Like, that the Sierra Leonean healthcare  system is getting stronger. The only real way I found to get a lot of engagement around an issue that people basically agree about is to present it as  instantly debatable as in, this is obvious and the only reason it's not happening is  because systems or people are merely evil and corrupt. The most notable example of this in my own life is probably my long-standing crusade  against the US penny.

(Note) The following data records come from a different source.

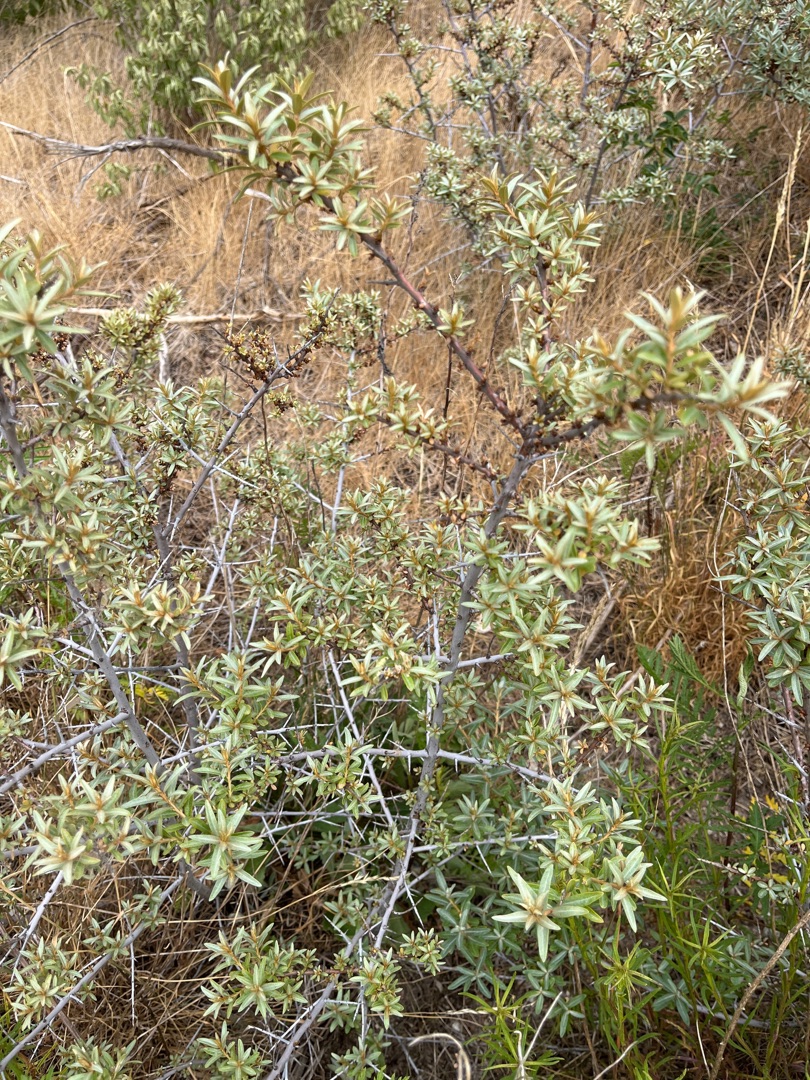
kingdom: Plantae
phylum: Tracheophyta
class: Magnoliopsida
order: Rosales
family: Elaeagnaceae
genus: Hippophae
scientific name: Hippophae rhamnoides
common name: Havtorn
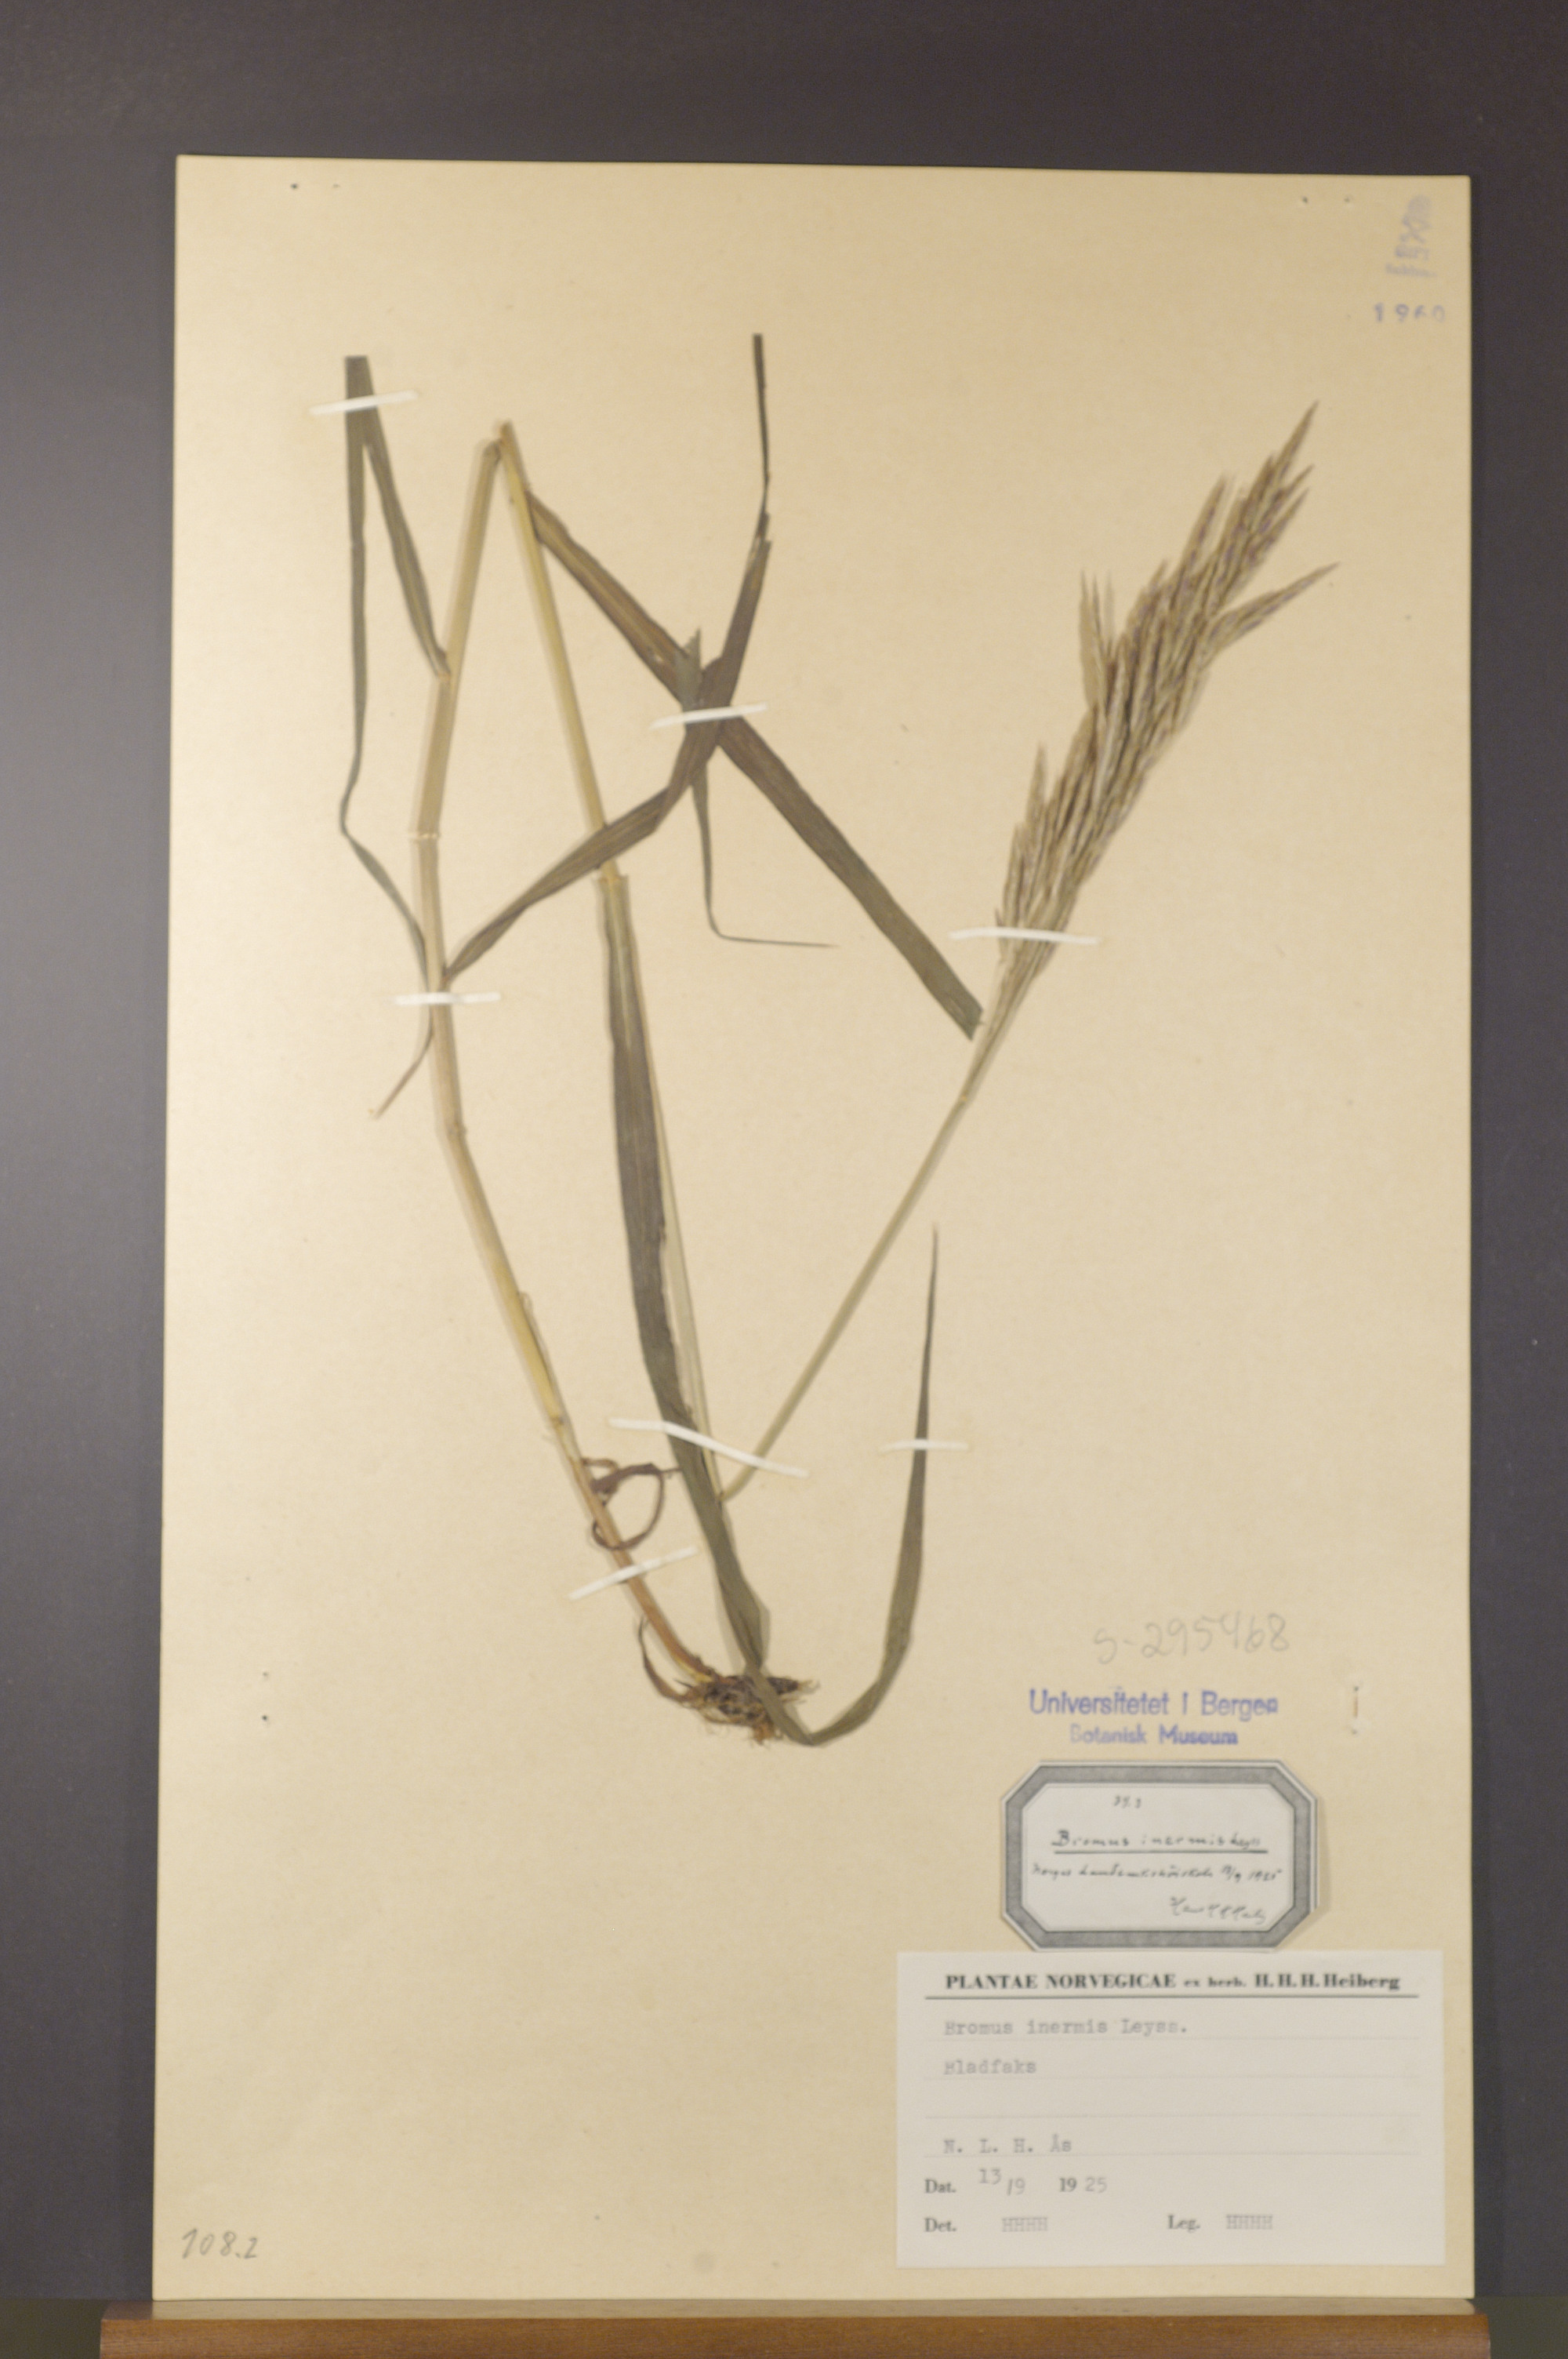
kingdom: Plantae
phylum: Tracheophyta
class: Liliopsida
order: Poales
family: Poaceae
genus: Bromus
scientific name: Bromus inermis
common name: Smooth brome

And I can get some engagement out of the idea that the US penny only gets  minted because Congress mostly cares about divisive issues that can help  them get re-elected and not super obvious things like, not minting pennies. However, that kinda thing is much easier  with small issues, like pennies, than it is with something big, like the multifactoral  injustice that has led to impoverished healthcare and education systems. But, here's the thing, even though vlogbrothers videos about how stupid pennies are have  gotten lots of engagement and views, I would actually argue they have been  less effective at making change, pun intended,  than vlogbrothers videos that get far less views.  For instance, vlogbrothers videos about Kissy Psychiatric Hospital and, for me,  that's the real lesson.

They way to get simple engagement:  likes, views, comments; is not necessarily the way to get actual engagement.  The kind of volunteering, and fundraising, and lobbying that helps bring about real change. Of course, none of this is to delegitimize having fun on the internet and engaging  with instantly debatable questions And, I think even politically charged  instantly debatable questions can be hugely helpful in getting us angry.  Because we should be pissed off about injustice. And sometimes those instantly debatable  questions can be a way into a new or deeper understanding of it.

The year I graduated from high school,  11 million children under the age of 5 died. This year, fewer than 5 million will.  That is still way too high, but there was nothing inevitable about that progress.  It happened because people worked together to make it happen. Activists, healthcare workers, governments, charities, all worked together to make that  progress, and it was messy,  hard, complicated work.  But that is real engagement.

Not stopping at mere despair. Hank, I'll see you on Friday.